Please locate every line in the material below that contains the string "instances", matching case exactly, and copy each of those lines.

━━ Provided material ━━

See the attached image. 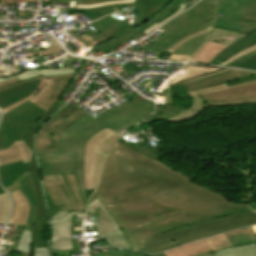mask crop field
Returning a JSON list of instances; mask_svg holds the SVG:
<instances>
[{
	"label": "crop field",
	"mask_w": 256,
	"mask_h": 256,
	"mask_svg": "<svg viewBox=\"0 0 256 256\" xmlns=\"http://www.w3.org/2000/svg\"><path fill=\"white\" fill-rule=\"evenodd\" d=\"M110 208L135 236L143 253L256 224V214L248 206L191 182L146 200Z\"/></svg>",
	"instance_id": "obj_1"
},
{
	"label": "crop field",
	"mask_w": 256,
	"mask_h": 256,
	"mask_svg": "<svg viewBox=\"0 0 256 256\" xmlns=\"http://www.w3.org/2000/svg\"><path fill=\"white\" fill-rule=\"evenodd\" d=\"M190 178L118 143L109 151L97 190L108 205L133 202L168 191ZM88 203V204H89Z\"/></svg>",
	"instance_id": "obj_2"
},
{
	"label": "crop field",
	"mask_w": 256,
	"mask_h": 256,
	"mask_svg": "<svg viewBox=\"0 0 256 256\" xmlns=\"http://www.w3.org/2000/svg\"><path fill=\"white\" fill-rule=\"evenodd\" d=\"M196 1L197 0H122L93 5H75V7L89 9L90 12L114 7L116 11L119 9L121 10L116 13L124 16L129 13L131 8L139 9L140 12L135 14L136 16L134 18L137 20L134 21L133 26L124 23L127 18L114 14L91 23V25L101 33L97 36L91 31L85 34L96 41L103 39L106 42L116 36L126 41L141 32L147 34L156 29L174 14L182 11L185 7L192 5ZM159 10H161V12H159Z\"/></svg>",
	"instance_id": "obj_3"
},
{
	"label": "crop field",
	"mask_w": 256,
	"mask_h": 256,
	"mask_svg": "<svg viewBox=\"0 0 256 256\" xmlns=\"http://www.w3.org/2000/svg\"><path fill=\"white\" fill-rule=\"evenodd\" d=\"M106 128L89 115L67 128L59 141L58 152L36 153L41 175L76 174L81 197L87 198L83 182V150L86 141L96 132Z\"/></svg>",
	"instance_id": "obj_4"
},
{
	"label": "crop field",
	"mask_w": 256,
	"mask_h": 256,
	"mask_svg": "<svg viewBox=\"0 0 256 256\" xmlns=\"http://www.w3.org/2000/svg\"><path fill=\"white\" fill-rule=\"evenodd\" d=\"M217 0H201L190 10L178 15L161 29L167 31L147 49L164 53L184 37L212 26Z\"/></svg>",
	"instance_id": "obj_5"
},
{
	"label": "crop field",
	"mask_w": 256,
	"mask_h": 256,
	"mask_svg": "<svg viewBox=\"0 0 256 256\" xmlns=\"http://www.w3.org/2000/svg\"><path fill=\"white\" fill-rule=\"evenodd\" d=\"M45 112L27 101L4 114L0 125V149L8 148L14 141L24 140L31 127Z\"/></svg>",
	"instance_id": "obj_6"
},
{
	"label": "crop field",
	"mask_w": 256,
	"mask_h": 256,
	"mask_svg": "<svg viewBox=\"0 0 256 256\" xmlns=\"http://www.w3.org/2000/svg\"><path fill=\"white\" fill-rule=\"evenodd\" d=\"M249 227L198 240L164 253L166 256H195L212 250L256 243V234H254L252 228L248 229Z\"/></svg>",
	"instance_id": "obj_7"
},
{
	"label": "crop field",
	"mask_w": 256,
	"mask_h": 256,
	"mask_svg": "<svg viewBox=\"0 0 256 256\" xmlns=\"http://www.w3.org/2000/svg\"><path fill=\"white\" fill-rule=\"evenodd\" d=\"M84 114V111L69 103L57 111L38 130L35 138L36 152L57 151L62 132Z\"/></svg>",
	"instance_id": "obj_8"
},
{
	"label": "crop field",
	"mask_w": 256,
	"mask_h": 256,
	"mask_svg": "<svg viewBox=\"0 0 256 256\" xmlns=\"http://www.w3.org/2000/svg\"><path fill=\"white\" fill-rule=\"evenodd\" d=\"M120 134L106 128L94 134L84 151V181L86 190L94 189L106 152Z\"/></svg>",
	"instance_id": "obj_9"
},
{
	"label": "crop field",
	"mask_w": 256,
	"mask_h": 256,
	"mask_svg": "<svg viewBox=\"0 0 256 256\" xmlns=\"http://www.w3.org/2000/svg\"><path fill=\"white\" fill-rule=\"evenodd\" d=\"M45 187L55 205H66L64 211H85L81 201L75 175L41 176Z\"/></svg>",
	"instance_id": "obj_10"
},
{
	"label": "crop field",
	"mask_w": 256,
	"mask_h": 256,
	"mask_svg": "<svg viewBox=\"0 0 256 256\" xmlns=\"http://www.w3.org/2000/svg\"><path fill=\"white\" fill-rule=\"evenodd\" d=\"M22 186L9 192L14 207L8 224L25 225L26 230L32 229L37 208L33 181L29 172L18 181Z\"/></svg>",
	"instance_id": "obj_11"
},
{
	"label": "crop field",
	"mask_w": 256,
	"mask_h": 256,
	"mask_svg": "<svg viewBox=\"0 0 256 256\" xmlns=\"http://www.w3.org/2000/svg\"><path fill=\"white\" fill-rule=\"evenodd\" d=\"M58 109H59V107L53 105L45 113V115L41 119H39L38 122L33 126V128L30 130L28 136L24 140L25 144L33 152L29 169H30V174H31V176L33 178V181H34V187H35L37 203H38L36 219H35V223H34L33 230H32V243L34 245L33 249L46 248L45 245L40 240L37 232L42 229L44 224H47L46 211H45L44 199H43V194H42V188H41V184H40L39 172H38V167H37V163H36V159H35V155H34V150H33V138H34V133H35L36 128L47 117H49L51 114H53Z\"/></svg>",
	"instance_id": "obj_12"
},
{
	"label": "crop field",
	"mask_w": 256,
	"mask_h": 256,
	"mask_svg": "<svg viewBox=\"0 0 256 256\" xmlns=\"http://www.w3.org/2000/svg\"><path fill=\"white\" fill-rule=\"evenodd\" d=\"M153 108V101L144 100L136 103L130 101L102 113L95 119L116 131L135 118L153 110Z\"/></svg>",
	"instance_id": "obj_13"
},
{
	"label": "crop field",
	"mask_w": 256,
	"mask_h": 256,
	"mask_svg": "<svg viewBox=\"0 0 256 256\" xmlns=\"http://www.w3.org/2000/svg\"><path fill=\"white\" fill-rule=\"evenodd\" d=\"M255 82L256 81L237 85V86H242V85L251 84ZM237 86L227 87L226 84H223V85H218V86H213L209 88L187 92L193 98V104L191 107L185 109L175 105H166L163 108V110L154 119L171 122V123L186 121L188 119L195 117L197 114H199L203 110L202 99L198 95L219 91V90H224L228 88H233Z\"/></svg>",
	"instance_id": "obj_14"
},
{
	"label": "crop field",
	"mask_w": 256,
	"mask_h": 256,
	"mask_svg": "<svg viewBox=\"0 0 256 256\" xmlns=\"http://www.w3.org/2000/svg\"><path fill=\"white\" fill-rule=\"evenodd\" d=\"M204 106L248 105L256 103V83L200 96Z\"/></svg>",
	"instance_id": "obj_15"
},
{
	"label": "crop field",
	"mask_w": 256,
	"mask_h": 256,
	"mask_svg": "<svg viewBox=\"0 0 256 256\" xmlns=\"http://www.w3.org/2000/svg\"><path fill=\"white\" fill-rule=\"evenodd\" d=\"M87 211L99 214L97 227L100 240L106 239L109 246L130 249L126 238L97 198L88 205Z\"/></svg>",
	"instance_id": "obj_16"
},
{
	"label": "crop field",
	"mask_w": 256,
	"mask_h": 256,
	"mask_svg": "<svg viewBox=\"0 0 256 256\" xmlns=\"http://www.w3.org/2000/svg\"><path fill=\"white\" fill-rule=\"evenodd\" d=\"M245 0H220L214 27L238 31ZM218 14H222L219 17Z\"/></svg>",
	"instance_id": "obj_17"
},
{
	"label": "crop field",
	"mask_w": 256,
	"mask_h": 256,
	"mask_svg": "<svg viewBox=\"0 0 256 256\" xmlns=\"http://www.w3.org/2000/svg\"><path fill=\"white\" fill-rule=\"evenodd\" d=\"M221 68L201 67L186 65L185 68L170 80L166 81L158 94L157 105L173 104L170 85L190 79L192 77L220 70Z\"/></svg>",
	"instance_id": "obj_18"
},
{
	"label": "crop field",
	"mask_w": 256,
	"mask_h": 256,
	"mask_svg": "<svg viewBox=\"0 0 256 256\" xmlns=\"http://www.w3.org/2000/svg\"><path fill=\"white\" fill-rule=\"evenodd\" d=\"M71 215L67 218L49 224L52 238L51 250L72 249L70 234Z\"/></svg>",
	"instance_id": "obj_19"
},
{
	"label": "crop field",
	"mask_w": 256,
	"mask_h": 256,
	"mask_svg": "<svg viewBox=\"0 0 256 256\" xmlns=\"http://www.w3.org/2000/svg\"><path fill=\"white\" fill-rule=\"evenodd\" d=\"M73 75L74 74L56 76L54 79V83L48 90L47 94L34 104L38 105L39 107L47 111L66 89Z\"/></svg>",
	"instance_id": "obj_20"
},
{
	"label": "crop field",
	"mask_w": 256,
	"mask_h": 256,
	"mask_svg": "<svg viewBox=\"0 0 256 256\" xmlns=\"http://www.w3.org/2000/svg\"><path fill=\"white\" fill-rule=\"evenodd\" d=\"M38 81H31L16 87L9 88L0 92V109L4 108L26 96L36 89Z\"/></svg>",
	"instance_id": "obj_21"
},
{
	"label": "crop field",
	"mask_w": 256,
	"mask_h": 256,
	"mask_svg": "<svg viewBox=\"0 0 256 256\" xmlns=\"http://www.w3.org/2000/svg\"><path fill=\"white\" fill-rule=\"evenodd\" d=\"M32 152L23 141L14 142L8 149L0 150V165L23 159L30 161Z\"/></svg>",
	"instance_id": "obj_22"
},
{
	"label": "crop field",
	"mask_w": 256,
	"mask_h": 256,
	"mask_svg": "<svg viewBox=\"0 0 256 256\" xmlns=\"http://www.w3.org/2000/svg\"><path fill=\"white\" fill-rule=\"evenodd\" d=\"M29 163L23 164L22 160L13 162L10 164L0 166V182L4 187L12 181L19 178L22 174H24L29 167Z\"/></svg>",
	"instance_id": "obj_23"
},
{
	"label": "crop field",
	"mask_w": 256,
	"mask_h": 256,
	"mask_svg": "<svg viewBox=\"0 0 256 256\" xmlns=\"http://www.w3.org/2000/svg\"><path fill=\"white\" fill-rule=\"evenodd\" d=\"M256 29V0H246L239 32L250 34Z\"/></svg>",
	"instance_id": "obj_24"
},
{
	"label": "crop field",
	"mask_w": 256,
	"mask_h": 256,
	"mask_svg": "<svg viewBox=\"0 0 256 256\" xmlns=\"http://www.w3.org/2000/svg\"><path fill=\"white\" fill-rule=\"evenodd\" d=\"M256 43V30L251 33L249 36L239 40L237 43L233 44L230 48L226 49L222 53H220L211 63L218 65L219 63L226 60L231 55L235 54L236 52L251 46Z\"/></svg>",
	"instance_id": "obj_25"
},
{
	"label": "crop field",
	"mask_w": 256,
	"mask_h": 256,
	"mask_svg": "<svg viewBox=\"0 0 256 256\" xmlns=\"http://www.w3.org/2000/svg\"><path fill=\"white\" fill-rule=\"evenodd\" d=\"M211 254L213 256H256V248L254 244H249L219 251H213Z\"/></svg>",
	"instance_id": "obj_26"
},
{
	"label": "crop field",
	"mask_w": 256,
	"mask_h": 256,
	"mask_svg": "<svg viewBox=\"0 0 256 256\" xmlns=\"http://www.w3.org/2000/svg\"><path fill=\"white\" fill-rule=\"evenodd\" d=\"M52 83H53V81H51V80H41L38 88L35 91H33L27 98L2 109L3 113L8 112L9 110L15 108L16 106L20 105L21 103H23L27 100H30L33 103L36 102L38 99H40L46 93V91L52 85Z\"/></svg>",
	"instance_id": "obj_27"
},
{
	"label": "crop field",
	"mask_w": 256,
	"mask_h": 256,
	"mask_svg": "<svg viewBox=\"0 0 256 256\" xmlns=\"http://www.w3.org/2000/svg\"><path fill=\"white\" fill-rule=\"evenodd\" d=\"M97 198L103 203L105 209L109 212V214L112 216L114 221L118 224V226L121 229V231L123 232L124 236L129 241L131 249L135 250V251H138V252H141L136 239L129 232L128 228L125 226V224L122 222V220L109 208L108 205L105 204V202L99 196Z\"/></svg>",
	"instance_id": "obj_28"
},
{
	"label": "crop field",
	"mask_w": 256,
	"mask_h": 256,
	"mask_svg": "<svg viewBox=\"0 0 256 256\" xmlns=\"http://www.w3.org/2000/svg\"><path fill=\"white\" fill-rule=\"evenodd\" d=\"M31 232L23 230L16 252H31V256H47L46 249L31 250Z\"/></svg>",
	"instance_id": "obj_29"
},
{
	"label": "crop field",
	"mask_w": 256,
	"mask_h": 256,
	"mask_svg": "<svg viewBox=\"0 0 256 256\" xmlns=\"http://www.w3.org/2000/svg\"><path fill=\"white\" fill-rule=\"evenodd\" d=\"M207 35L208 34H205L186 42L181 47H179L176 51H174L172 54L192 56L195 53V51L199 48V46L203 43Z\"/></svg>",
	"instance_id": "obj_30"
},
{
	"label": "crop field",
	"mask_w": 256,
	"mask_h": 256,
	"mask_svg": "<svg viewBox=\"0 0 256 256\" xmlns=\"http://www.w3.org/2000/svg\"><path fill=\"white\" fill-rule=\"evenodd\" d=\"M11 207L10 199L6 194L0 195V223H5Z\"/></svg>",
	"instance_id": "obj_31"
},
{
	"label": "crop field",
	"mask_w": 256,
	"mask_h": 256,
	"mask_svg": "<svg viewBox=\"0 0 256 256\" xmlns=\"http://www.w3.org/2000/svg\"><path fill=\"white\" fill-rule=\"evenodd\" d=\"M68 12H76V11H84L85 14L88 16V18L92 21L98 17L104 16L106 14L114 12V9H107V10H102V11H97L90 13L89 10H81V9H67Z\"/></svg>",
	"instance_id": "obj_32"
},
{
	"label": "crop field",
	"mask_w": 256,
	"mask_h": 256,
	"mask_svg": "<svg viewBox=\"0 0 256 256\" xmlns=\"http://www.w3.org/2000/svg\"><path fill=\"white\" fill-rule=\"evenodd\" d=\"M254 51H256V44L236 53L235 55L231 56L226 61H224L221 65L229 64V63L235 61L236 59L241 58V57H243L251 52H254Z\"/></svg>",
	"instance_id": "obj_33"
},
{
	"label": "crop field",
	"mask_w": 256,
	"mask_h": 256,
	"mask_svg": "<svg viewBox=\"0 0 256 256\" xmlns=\"http://www.w3.org/2000/svg\"><path fill=\"white\" fill-rule=\"evenodd\" d=\"M226 66H234V67H241V68H250V69H256V56L252 57L242 63L233 62Z\"/></svg>",
	"instance_id": "obj_34"
},
{
	"label": "crop field",
	"mask_w": 256,
	"mask_h": 256,
	"mask_svg": "<svg viewBox=\"0 0 256 256\" xmlns=\"http://www.w3.org/2000/svg\"><path fill=\"white\" fill-rule=\"evenodd\" d=\"M121 41H123V40H121L120 38H115V39H113V40H111V41H109V42H107V43H104V44H101V45H98V46H96V48H98V49H100L101 51H103V52H108V51H110V50H112V49H114V45H116V44H118L119 42H121Z\"/></svg>",
	"instance_id": "obj_35"
},
{
	"label": "crop field",
	"mask_w": 256,
	"mask_h": 256,
	"mask_svg": "<svg viewBox=\"0 0 256 256\" xmlns=\"http://www.w3.org/2000/svg\"><path fill=\"white\" fill-rule=\"evenodd\" d=\"M69 1H76L75 4H93V3L105 2L109 0H53V3L69 4Z\"/></svg>",
	"instance_id": "obj_36"
},
{
	"label": "crop field",
	"mask_w": 256,
	"mask_h": 256,
	"mask_svg": "<svg viewBox=\"0 0 256 256\" xmlns=\"http://www.w3.org/2000/svg\"><path fill=\"white\" fill-rule=\"evenodd\" d=\"M210 30V28L204 30V31H201V32H197L181 41H179L177 44H175L173 47H171L168 52L172 53L174 50H176L180 45H182L184 42H186L187 40L191 39V38H194V37H197L199 35H202V34H205V33H208Z\"/></svg>",
	"instance_id": "obj_37"
},
{
	"label": "crop field",
	"mask_w": 256,
	"mask_h": 256,
	"mask_svg": "<svg viewBox=\"0 0 256 256\" xmlns=\"http://www.w3.org/2000/svg\"><path fill=\"white\" fill-rule=\"evenodd\" d=\"M53 43L52 45L47 48L46 50H41V51H37L38 52V55L41 56V55H45V54H51V53H55L59 50H62V48L58 45V43L55 41V39H53Z\"/></svg>",
	"instance_id": "obj_38"
},
{
	"label": "crop field",
	"mask_w": 256,
	"mask_h": 256,
	"mask_svg": "<svg viewBox=\"0 0 256 256\" xmlns=\"http://www.w3.org/2000/svg\"><path fill=\"white\" fill-rule=\"evenodd\" d=\"M46 196H47V203H48V214H49V218H51L63 206H54V204H53L51 198L49 197V195L46 194Z\"/></svg>",
	"instance_id": "obj_39"
},
{
	"label": "crop field",
	"mask_w": 256,
	"mask_h": 256,
	"mask_svg": "<svg viewBox=\"0 0 256 256\" xmlns=\"http://www.w3.org/2000/svg\"><path fill=\"white\" fill-rule=\"evenodd\" d=\"M54 77H55V76H52V77H37V78H32V79H28V80L19 82V83H17V84L12 85V86H16V85H19V84H22V83H26V82H29V81H31V80H37V79H52V80H53ZM12 86H8V87H5V88H3V89H0V91H1V90H4V89H6V88L12 87Z\"/></svg>",
	"instance_id": "obj_40"
},
{
	"label": "crop field",
	"mask_w": 256,
	"mask_h": 256,
	"mask_svg": "<svg viewBox=\"0 0 256 256\" xmlns=\"http://www.w3.org/2000/svg\"><path fill=\"white\" fill-rule=\"evenodd\" d=\"M67 214H68V212L58 211V212L50 219V222L53 221V220H57V219L63 218V217H65Z\"/></svg>",
	"instance_id": "obj_41"
},
{
	"label": "crop field",
	"mask_w": 256,
	"mask_h": 256,
	"mask_svg": "<svg viewBox=\"0 0 256 256\" xmlns=\"http://www.w3.org/2000/svg\"><path fill=\"white\" fill-rule=\"evenodd\" d=\"M190 57H183V56H174L171 54V56L167 59V60H176V61H184V62H187V60L189 59Z\"/></svg>",
	"instance_id": "obj_42"
},
{
	"label": "crop field",
	"mask_w": 256,
	"mask_h": 256,
	"mask_svg": "<svg viewBox=\"0 0 256 256\" xmlns=\"http://www.w3.org/2000/svg\"><path fill=\"white\" fill-rule=\"evenodd\" d=\"M17 82H19V80L17 78H13L11 80L4 81V82L0 83V88L17 83Z\"/></svg>",
	"instance_id": "obj_43"
},
{
	"label": "crop field",
	"mask_w": 256,
	"mask_h": 256,
	"mask_svg": "<svg viewBox=\"0 0 256 256\" xmlns=\"http://www.w3.org/2000/svg\"><path fill=\"white\" fill-rule=\"evenodd\" d=\"M26 173H27V172H26ZM26 173H25V174H26ZM25 174H24V175H25ZM22 176H23V175H22ZM22 176H21V177H22ZM21 177H20V178H21ZM20 178H19V179H20ZM19 179H18V180H19ZM18 180H16V181H18ZM16 181H14V182H12L11 184L7 185V186L5 187L6 191H10V190H12V189H14V188L20 186V184L17 183Z\"/></svg>",
	"instance_id": "obj_44"
},
{
	"label": "crop field",
	"mask_w": 256,
	"mask_h": 256,
	"mask_svg": "<svg viewBox=\"0 0 256 256\" xmlns=\"http://www.w3.org/2000/svg\"><path fill=\"white\" fill-rule=\"evenodd\" d=\"M1 1L7 2V3H22V2L35 1V0H1Z\"/></svg>",
	"instance_id": "obj_45"
},
{
	"label": "crop field",
	"mask_w": 256,
	"mask_h": 256,
	"mask_svg": "<svg viewBox=\"0 0 256 256\" xmlns=\"http://www.w3.org/2000/svg\"><path fill=\"white\" fill-rule=\"evenodd\" d=\"M148 256H165L163 252H160V253H155V254H151V255H148ZM198 256H212L210 253H205V254H201V255H198Z\"/></svg>",
	"instance_id": "obj_46"
},
{
	"label": "crop field",
	"mask_w": 256,
	"mask_h": 256,
	"mask_svg": "<svg viewBox=\"0 0 256 256\" xmlns=\"http://www.w3.org/2000/svg\"><path fill=\"white\" fill-rule=\"evenodd\" d=\"M254 55H256V52H254V53H252V54H250V55H248V56H246V57H243V58H241V59H238V60H236V61L241 62V61H243V60H245V59H247V58H249V57H252V56H254Z\"/></svg>",
	"instance_id": "obj_47"
},
{
	"label": "crop field",
	"mask_w": 256,
	"mask_h": 256,
	"mask_svg": "<svg viewBox=\"0 0 256 256\" xmlns=\"http://www.w3.org/2000/svg\"><path fill=\"white\" fill-rule=\"evenodd\" d=\"M249 207L251 208V210L256 209V203L250 204Z\"/></svg>",
	"instance_id": "obj_48"
},
{
	"label": "crop field",
	"mask_w": 256,
	"mask_h": 256,
	"mask_svg": "<svg viewBox=\"0 0 256 256\" xmlns=\"http://www.w3.org/2000/svg\"><path fill=\"white\" fill-rule=\"evenodd\" d=\"M3 193H5L2 189H0V194H3Z\"/></svg>",
	"instance_id": "obj_49"
},
{
	"label": "crop field",
	"mask_w": 256,
	"mask_h": 256,
	"mask_svg": "<svg viewBox=\"0 0 256 256\" xmlns=\"http://www.w3.org/2000/svg\"><path fill=\"white\" fill-rule=\"evenodd\" d=\"M256 245V244H255Z\"/></svg>",
	"instance_id": "obj_50"
}]
</instances>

━━━

Answer in full:
Returning a JSON list of instances; mask_svg holds the SVG:
<instances>
</instances>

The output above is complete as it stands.